McCutcheon arrived at the University of Minnesota with a stunning résumé. The Gophers’ volleyball program was already successful. It’s not surprising that McCutcheon has succeeded on campus, but even he might not have been able to envision this month’s events.

He won the Big Ten coach of the year for the second time. Friday night the No. 2-ranked Gophers play in the NCAA tournament at the Pavilion. In two weeks, the Final Four set for Target Center.

Before taking the Minnesota job, McCutcheon won a gold medal coaching the USA men’s team at the 2008 Olympics, and a silver coaching the USA women at the 2012 Olympics.

That’s why this summer, McCutcheon — a New Zealander who played at BYU — was voted into the International Volleyball Hall of Fame, which is located in Holyoke, Mass.

And that’s why McCutcheon found himself waking up his wife at 3 a.m. on a November Saturday.

“I’m very honored to be a part of that,” he said. “It’s a big deal to me, and it’s a big deal in our little volleyball world. So I had every intention of going, and I thought it was the right thing to do and I thought the team would be fine. I think they announced the class sometime in July so when we were looking at it then, it made perfect sense.

“Now fast forward to the weekend before we’re going to play Purdue and Indiana, both teams playing well, Purdue was ranked 12th, I think, at the time, and we were on an unbeaten streak. We talked on Monday with the team and my administration and the coaches about how I was going to take off on Saturday morning. The problem was me. I woke up at 3 in the morning thinking, ‘What on earth are we doing here, this doesn’t make sense anymore.’

“It is such a significant honor, and I really wanted to be there with that group of people in particular, they’re phenomenal. But the right thing to do was to be here, so that was that.”

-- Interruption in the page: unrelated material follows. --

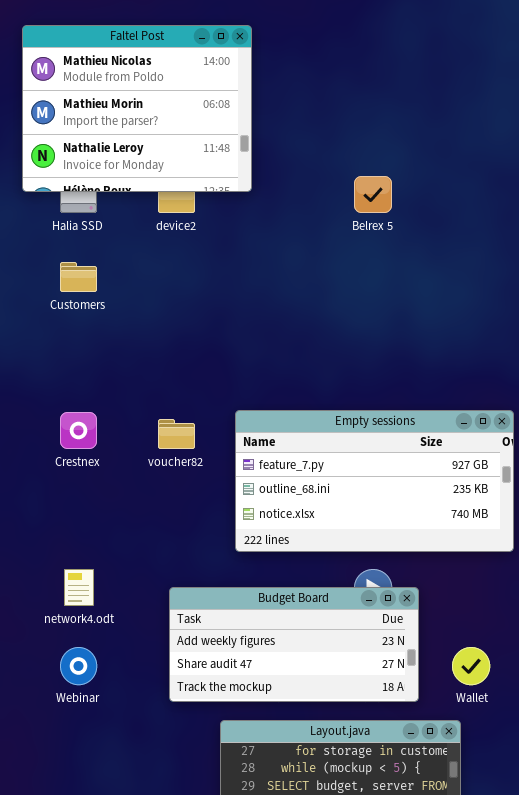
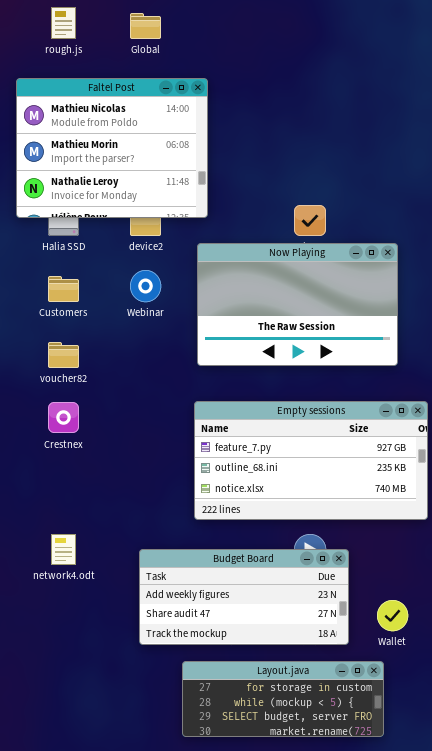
Now Playing: none -> [197,243,398,366], opened
voucher82: [158,419,195,449] -> [48,342,79,368], moved
Webinar: [60,647,97,685] -> [130,270,161,302], moved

Like many successful modern coaches, McCutcheon believes in judging process over results, and judging process as a means to long-term success. He sounds more credible than many when espousing this philosophy because of his résumé, his soft-spoken confidence and his obvious connection with his players.

I was in Beijing when McCutcheon won gold, and I met him in Los Angeles when he was training the USA women’s team for the London Olympics. Security wasn’t exactly tight at the massive gym where the team trained. I wandered in, said hello to a few players and watched practice. I was struck by McCutcheon’s approach: completely relaxed and yet intent on details.

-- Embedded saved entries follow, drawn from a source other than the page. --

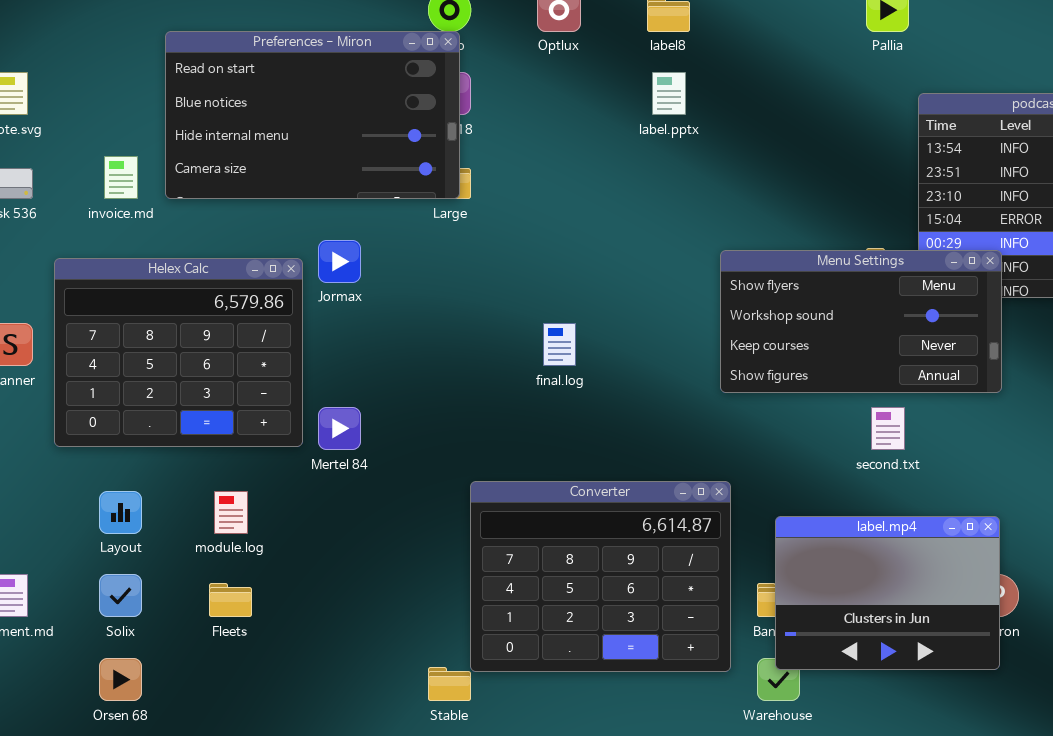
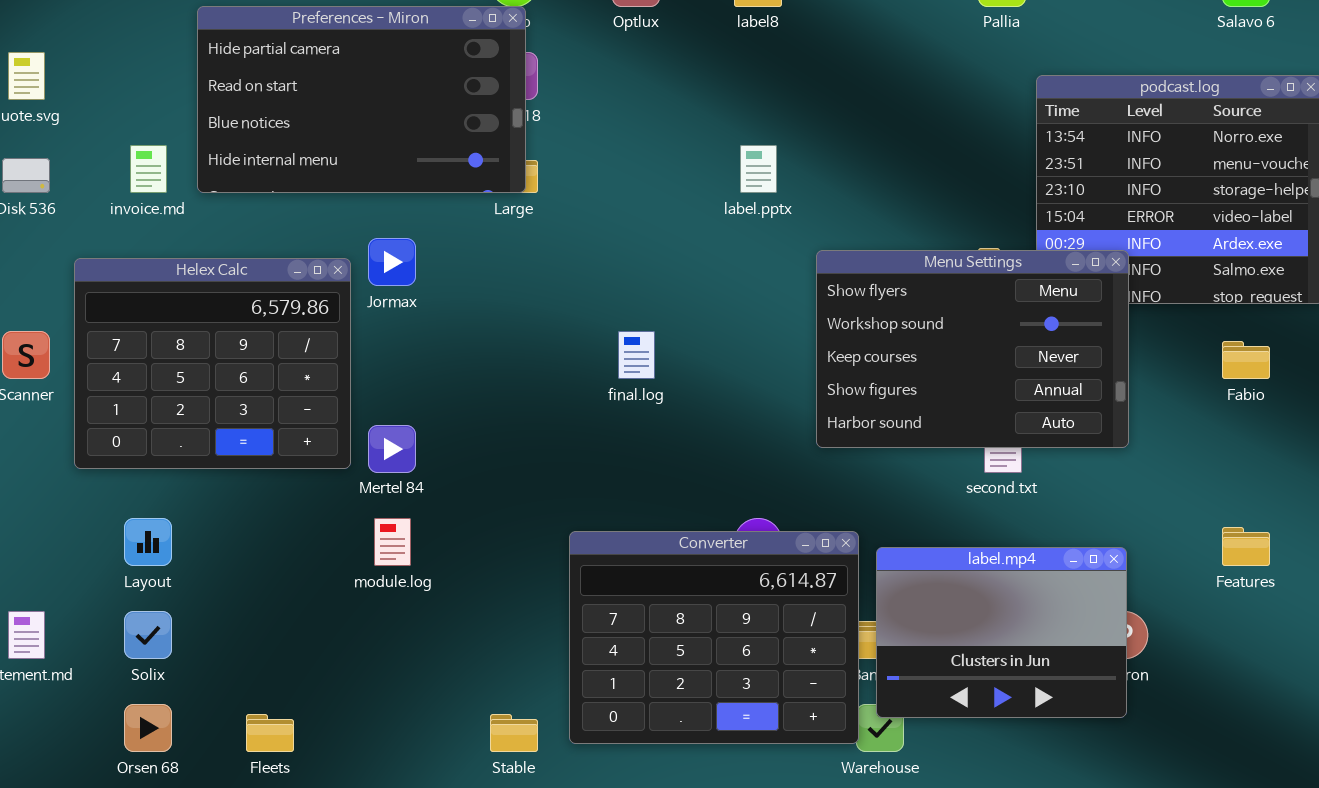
Preferences - Miron: [165,31,460,199] -> [197,6,526,193], scrolled up 1 row
label.pptx: [652,72,686,115] -> [740,145,777,193], moved
Menu Settings: [720,250,1002,393] -> [816,250,1129,448], resized
Converter: [470,481,731,672] -> [569,531,859,744], moved
module.log: [214,491,248,534] -> [374,518,411,566], moved
Fleets: [209,583,252,617] -> [246,714,294,752], moved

After practice, he invited me to his office and told his life story, how he played the then-not-so-popular sport of volleyball in New Zealand, and a chance meeting with a USA volleyball official led to him signing on with a fledgling BYU program.

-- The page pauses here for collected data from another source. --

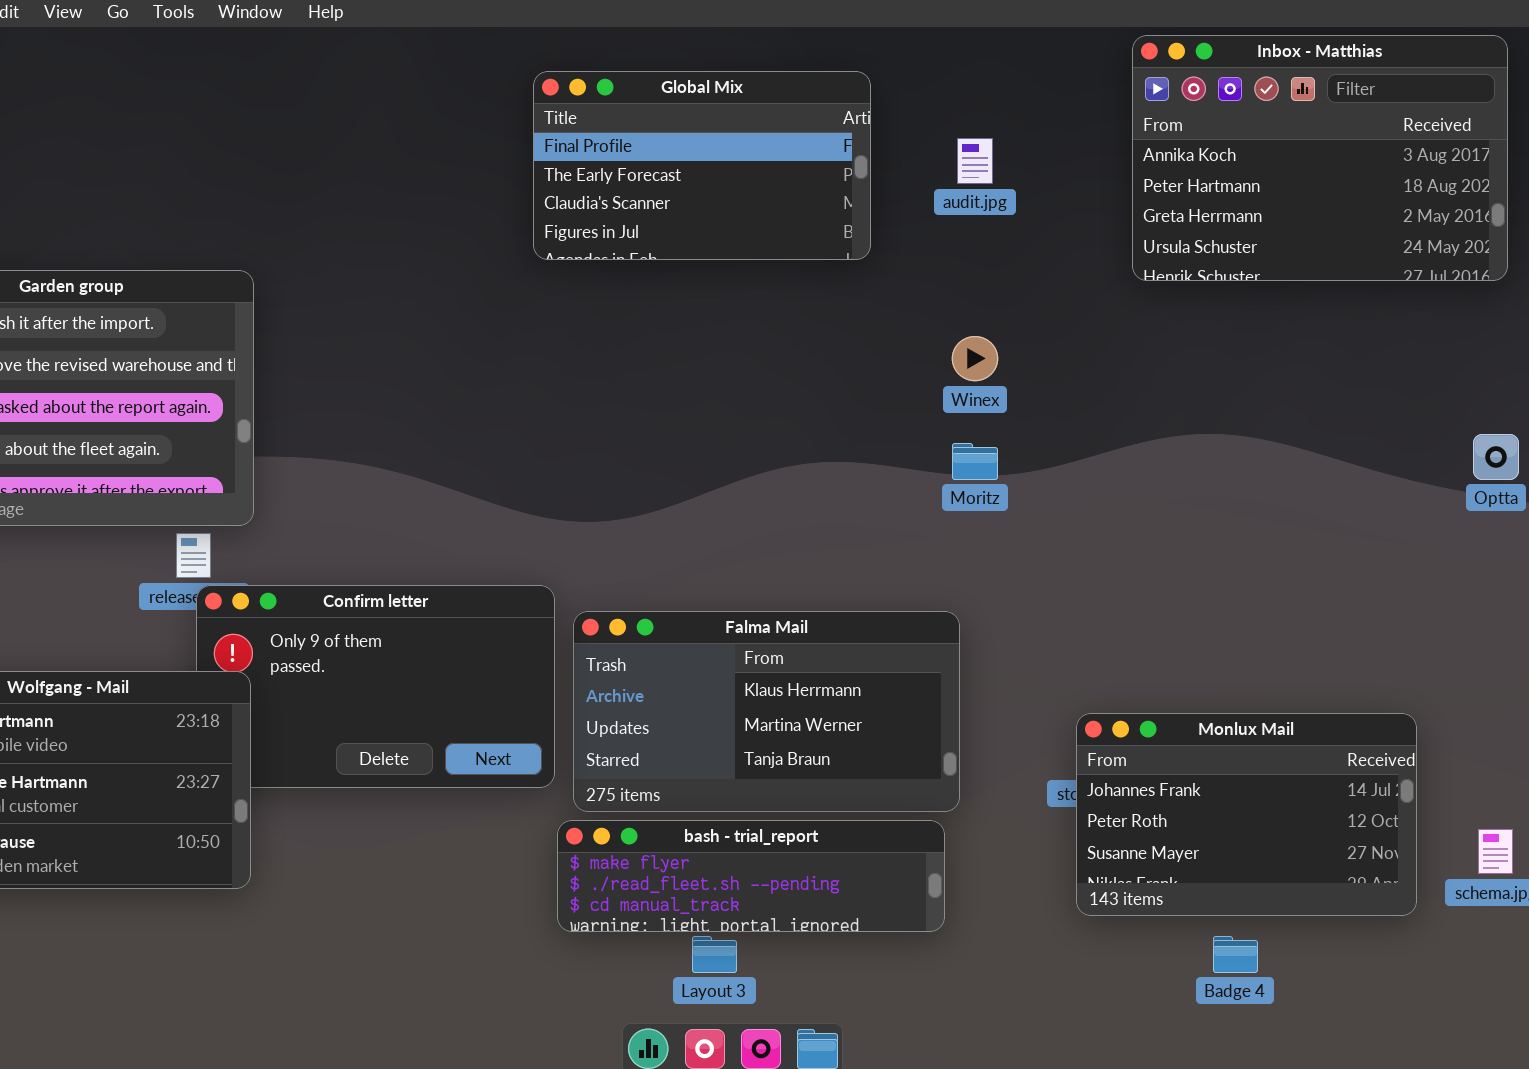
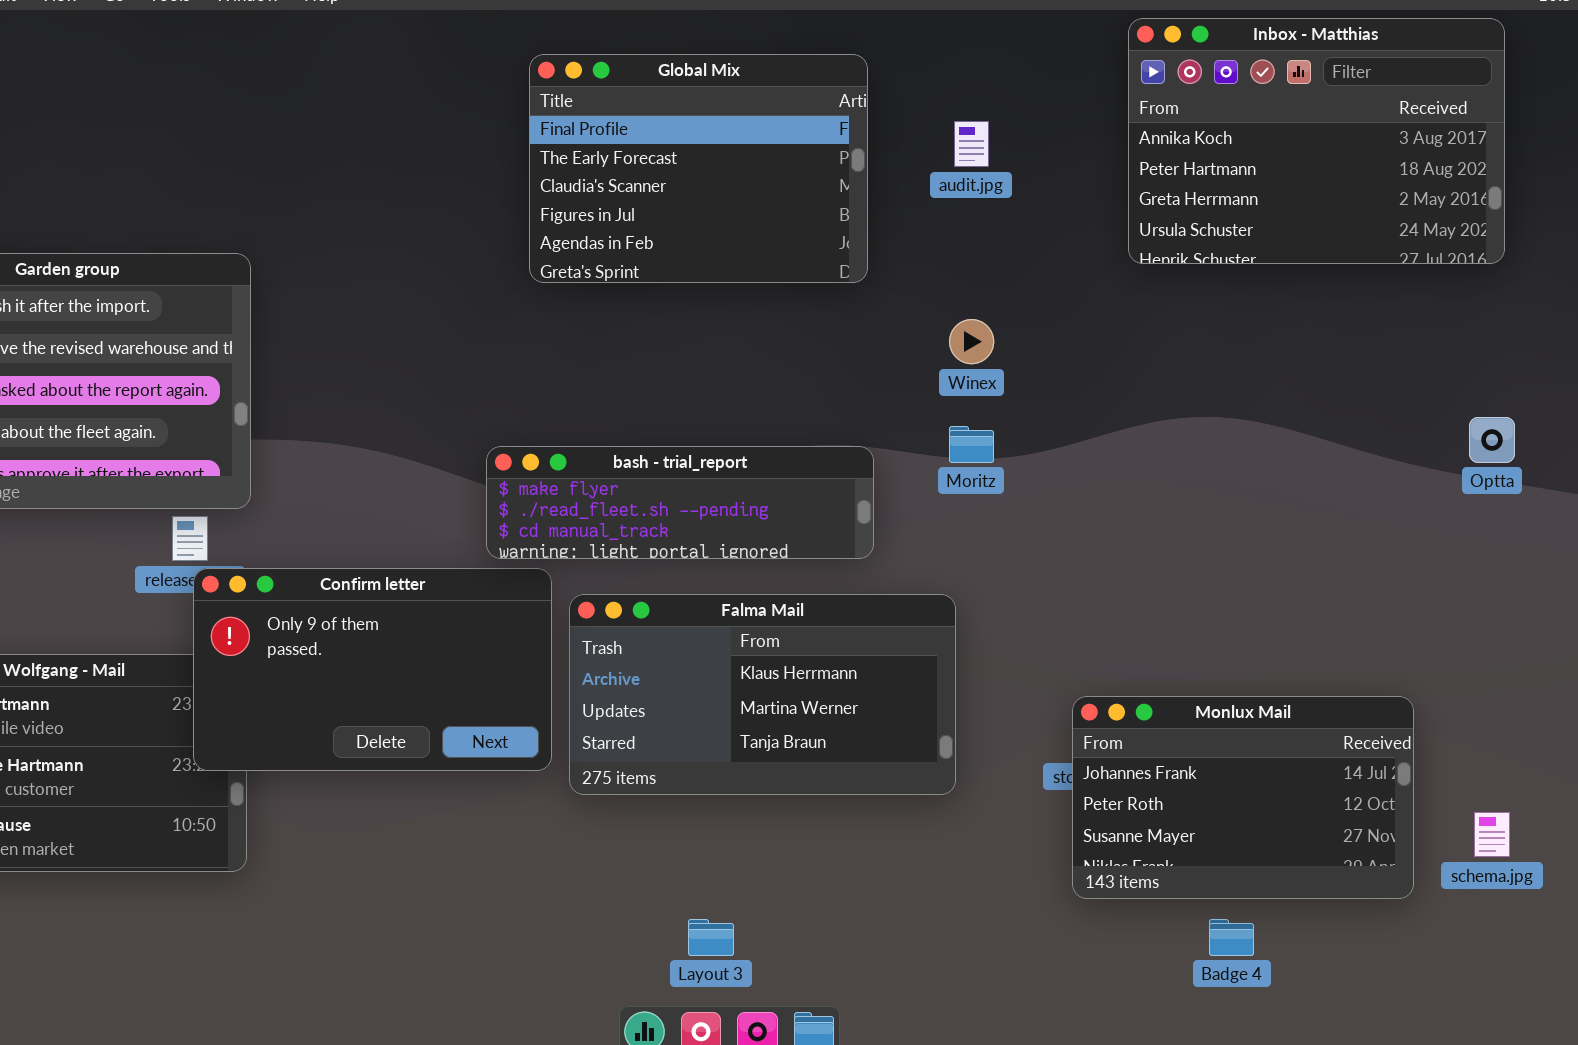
Global Mix: [533,71,871,260] -> [529,54,868,283], resized
Confirm letter: [196,585,555,788] -> [193,568,552,771], raised
bash - trial_report: [557,820,945,932] -> [486,446,874,559], moved

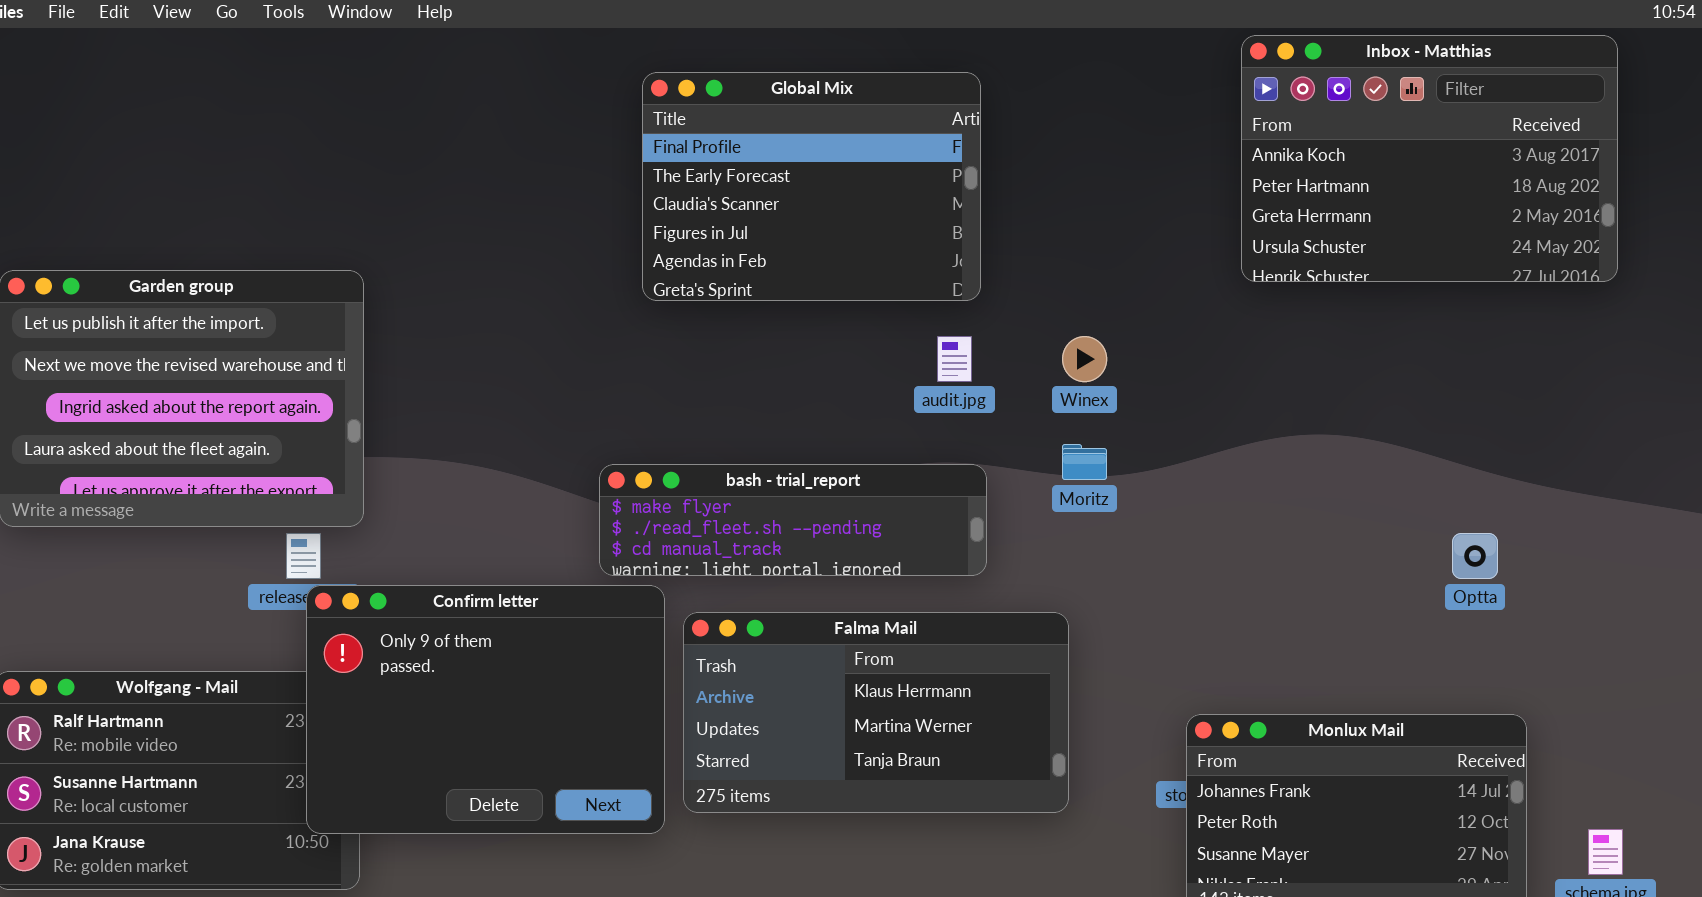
audit.jpg: [954,121,989,167] -> [937,336,972,382], moved
Optta: [1469,417,1515,463] -> [1452,533,1498,579], moved
Confirm letter: [193,568,552,771] -> [306,585,665,834], resized

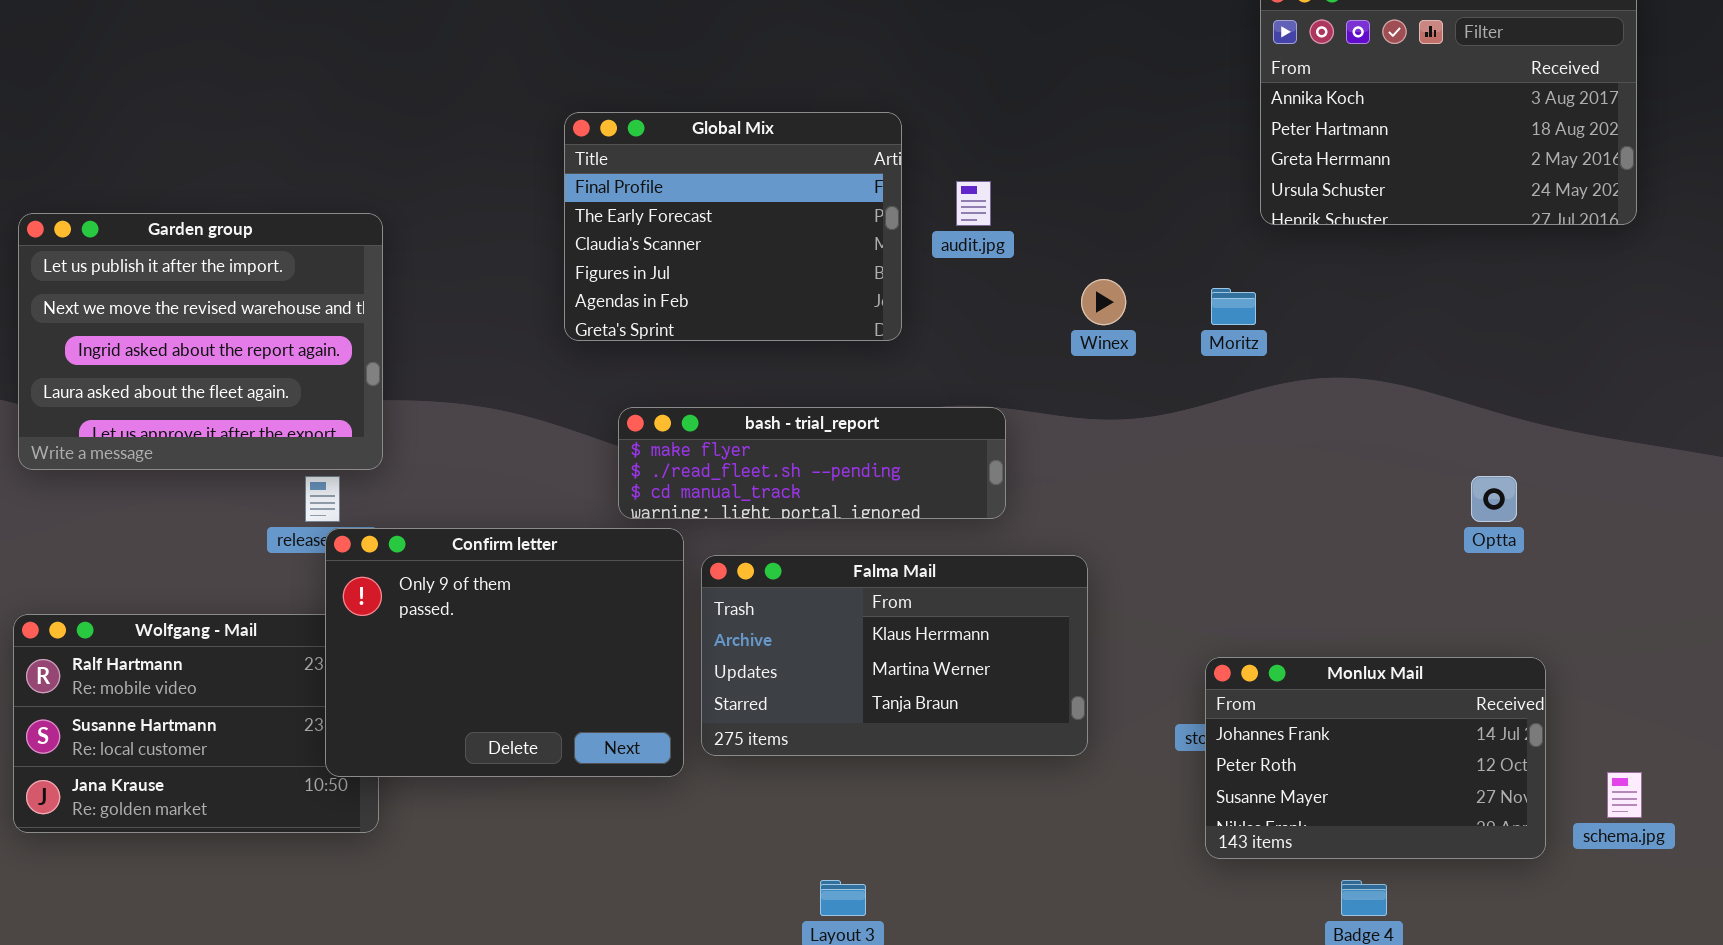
Global Mix: [642,72,981,301] -> [564,112,902,341], moved
audit.jpg: [937,336,972,382] -> [956,181,991,226], moved
Moritz: [1062,444,1107,480] -> [1211,288,1256,325], moved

His expertise served him well on the international stage and his demeanor has served him well in managing talented kids.

Now he faces the enviable possibility of winning four home matches and two more across town at Target Center to win a national championship.

“I think it’s unbelievable,” McCutcheon said. “We’ve spoken often about the fact that volleyball is so popular in this state, but to have marquee events, not just first or second round or possibly the regionals, but the Final Four — it’s great for the sport and great for the Cities.”